Chemical similarity network of predicted ligands. The relationships among the top ranked small molecule drugs from KEGG DRUG are visualized using Cytoscape 2.8.1. The nodes represent the small molecules predicted to bind GAT-2, using the occluded model (blue), the outward facing model (yellow), or both models (green). Each edge represents pairwise chemical similarity with Tc of at least 0.3. A, a similarity network using the edge-weighted spring-embedded layout algorithm in Cytoscape, which preserves all the relationships among the small molecules (49). B, a network with the 13 clusters of the small molecule drugs. The molecules were clustered using the Markov clustering algorithm (51) in Cytoscape. Representative small molecules structures of the clusters are visualized using MarvinView 5.4.1.1.

FIGURE 4.

Predicted binding modes for GAT-2 validated ligands. A–D, predicted binding modes of newly identified GAT-2 ligands with GAT-2 models in the occluded (A and B) and the outward facing (C and D) conformations.

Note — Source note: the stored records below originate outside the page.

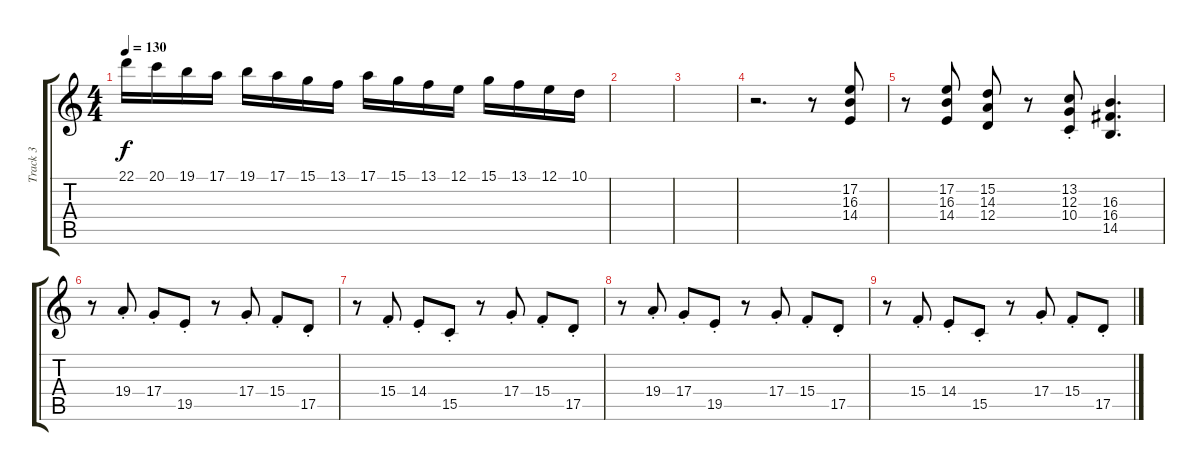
\track ("Track 3" "Track 3") {instrument lead1square}
\staff {score tabs}
\tuning (E4 B3 G3 D3 A2 E2) {hide}
\ts (4 4)
\tempo 130
\clef g2
\ks c
22.1.16{dy f} 20.1.16 19.1.16 17.1.16 19.1.16 17.1.16 15.1.16 13.1.16 17.1.16 15.1.16 13.1.16 12.1.16 15.1.16 13.1.16 12.1.16 10.1.16 |
|
|
r.2{d} r.8 (17.2 16.3 14.4).8 |
r.8 (17.2 16.3 14.4).8 (15.2 14.3 12.4).8 r.8 (13.2{st} 12.3{st} 10.4{st}).8 (16.3 16.4 14.5).4{d} |
r.8 19.4{st}.8 17.4{st}.8 19.5{st}.8 r.8 17.4{st}.8 15.4{st}.8 17.5{st}.8 |
r.8 15.4{st}.8 14.4{st}.8 15.5{st}.8 r.8 17.4{st}.8 15.4{st}.8 17.5{st}.8 |
r.8 19.4{st}.8 17.4{st}.8 19.5{st}.8 r.8 17.4{st}.8 15.4{st}.8 17.5{st}.8 |
r.8 15.4{st}.8 14.4{st}.8 15.5{st}.8 r.8 17.4{st}.8 15.4{st}.8 17.5{st}.8
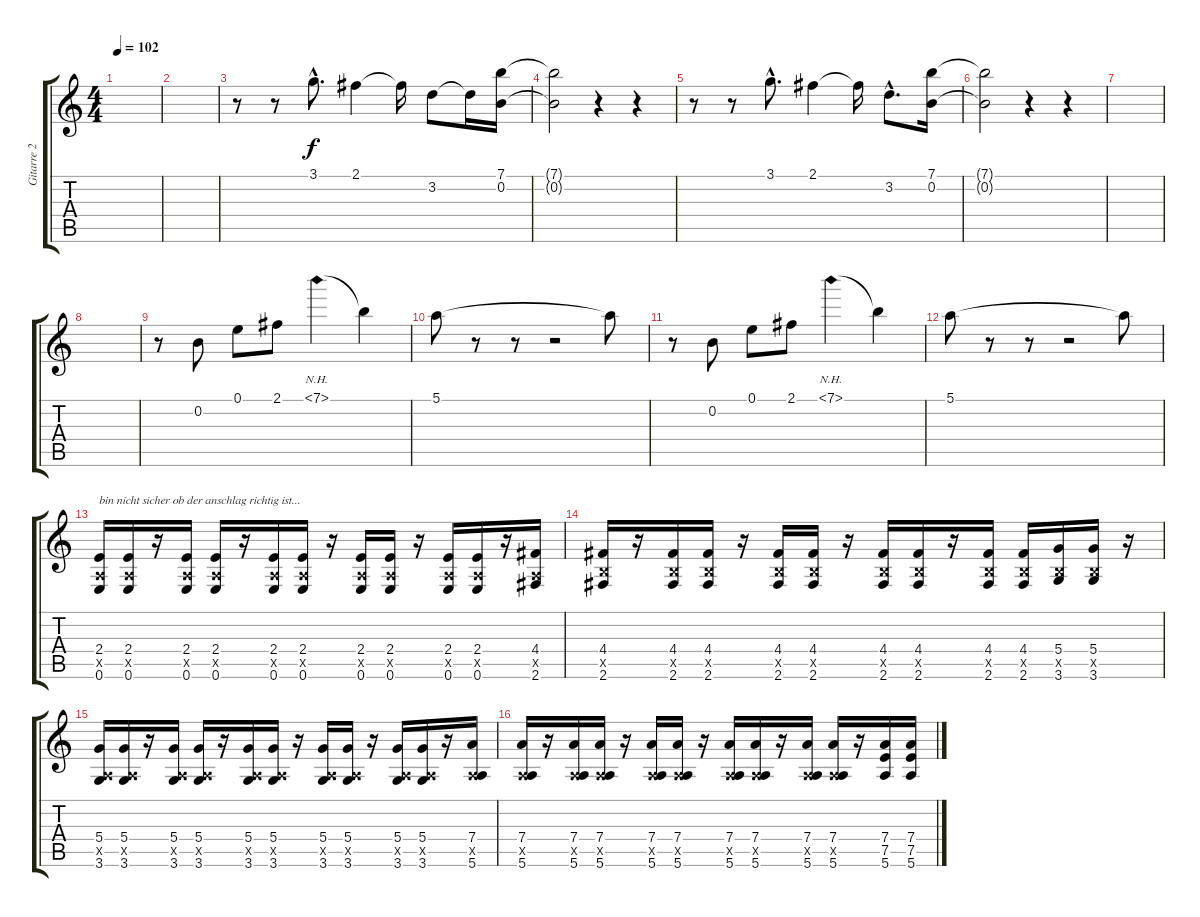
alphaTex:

\track ("Gitarre 2" "Gitarre 2") {instrument electricguitarjazz}
\staff {score tabs}
\tuning (E4 B3 G3 D3 A2 E2) {hide}
\ts (4 4)
\tempo 102
\clef g2
\ks c
|
|
r.8{volume 8} r.8 3.1{hac}.8{d} 2.1.4 2.1{t}.16 3.2.8 3.2{t}.16 (7.1 0.2).16 |
(7.1{t} 0.2{t}).2 r.4 r.4 |
r.8 r.8 3.1{hac}.8{d} 2.1.4 2.1{t}.16 3.2{hac}.8{d} (7.1 0.2).16 |
(7.1{t} 0.2{t}).2 r.4 r.4 |
|
|
r.8{volume 10} 0.2.8 0.1.8 2.1.8 7.1{nh}.4 7.1{t}.4 |
5.1.8 r.8 r.8 r.2 5.1{t}.8 |
r.8 0.2.8 0.1.8 2.1.8 7.1{nh}.4 7.1{t}.4 |
5.1.8 r.8 r.8 r.2 5.1{t}.8 |
(2.4 0.5{x} 0.6).16{txt "bin nicht sicher ob der anschlag richtig ist..." instrument distortionguitar} (2.4 0.5{x} 0.6).16 r.16 (2.4 0.5{x} 0.6).16 (2.4 0.5{x} 0.6).16 r.16 (2.4 0.5{x} 0.6).16 (2.4 0.5{x} 0.6).16 r.16 (2.4 0.5{x} 0.6).16 (2.4 0.5{x} 0.6).16 r.16 (2.4 0.5{x} 0.6).16 (2.4 0.5{x} 0.6).16 r.16 (4.4 0.5{x} 2.6).16 |
(4.4 2.5{x} 2.6).16 r.16 (4.4 2.5{x} 2.6).16 (4.4 2.5{x} 2.6).16 r.16 (4.4 2.5{x} 2.6).16 (4.4 2.5{x} 2.6).16 r.16 (4.4 2.5{x} 2.6).16 (4.4 2.5{x} 2.6).16 r.16 (4.4 2.5{x} 2.6).16 (4.4 2.5{x} 2.6).16 (5.4 2.5{x} 3.6).16 (5.4 2.5{x} 3.6).16 r.16 |
(5.4 0.5{x} 3.6).16{instrument distortionguitar} (5.4 0.5{x} 3.6).16 r.16 (5.4 0.5{x} 3.6).16 (5.4 0.5{x} 3.6).16 r.16 (5.4 0.5{x} 3.6).16 (5.4 0.5{x} 3.6).16 r.16 (5.4 0.5{x} 3.6).16 (5.4 0.5{x} 3.6).16 r.16 (5.4 0.5{x} 3.6).16 (5.4 0.5{x} 3.6).16 r.16 (7.4 0.5{x} 5.6).16 |
(7.4 0.5{x} 5.6).16 r.16 (7.4 0.5{x} 5.6).16 (7.4 0.5{x} 5.6).16 r.16 (7.4 0.5{x} 5.6).16 (7.4 0.5{x} 5.6).16 r.16 (7.4 0.5{x} 5.6).16 (7.4 0.5{x} 5.6).16 r.16 (7.4 0.5{x} 5.6).16 (7.4 0.5{x} 5.6).16 r.16 (7.4 7.5 5.6).16 (7.4 7.5 5.6).16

Ligands are colored in cyan, with sulfur, chloride, oxygen, nitrogen, and hydrogen atoms in yellow, green, red, blue, and white, respectively. The sodium ions Na1 and Na2 are visualized as purple spheres. The transmembrane helices of GAT-2 are depicted as white ribbons. Key residues are displayed as sticks; the hydrogen bonds between ligands and key GAT-2 residues (e.g., Glu-48) are shown as dotted gray lines. The representative previously unknown ligands are homotaurine (A and C), GABOB (B), and baclofen (D).

FIGURE 5.

cis-Inhibition studies of predicted GAT-2 inhibitors. Uptake of ³H-GABA in transiently transfected GAT-2-expressing HEK293 cells in the presence of various small molecule compounds is shown. The tested concentrations were 50 and 500 μm. A concentration of 5000 μm was only used where solubility and toxicity allowed. All of the data are shown with bars representing the S.E.

FIGURE 6.

Comparison of GAT-2 and NET predicted binding sites. The final model of GAT-2 (A, white) and the model of NET (36) (B, blue) in the occluded conformation are shown with their corresponding substrates (i.e., GABA and norepinephrine, respectively) (yellow). Atoms are illustrated by sticks, with oxygen, nitrogen, and hydrogen atoms in red, blue, and white, respectively. The sodium ions Na1 and Na2 are visualized as purple spheres. GABA and norepinephrine are depicted in orange sticks, and their hydrogen bonds with GAT-2 (involving Glu-48, Gly-51, Gly-53, Asn-54, and Na1) and NET (involving Ala-145, Phe-72, and Asp-75) are shown as dotted gray lines.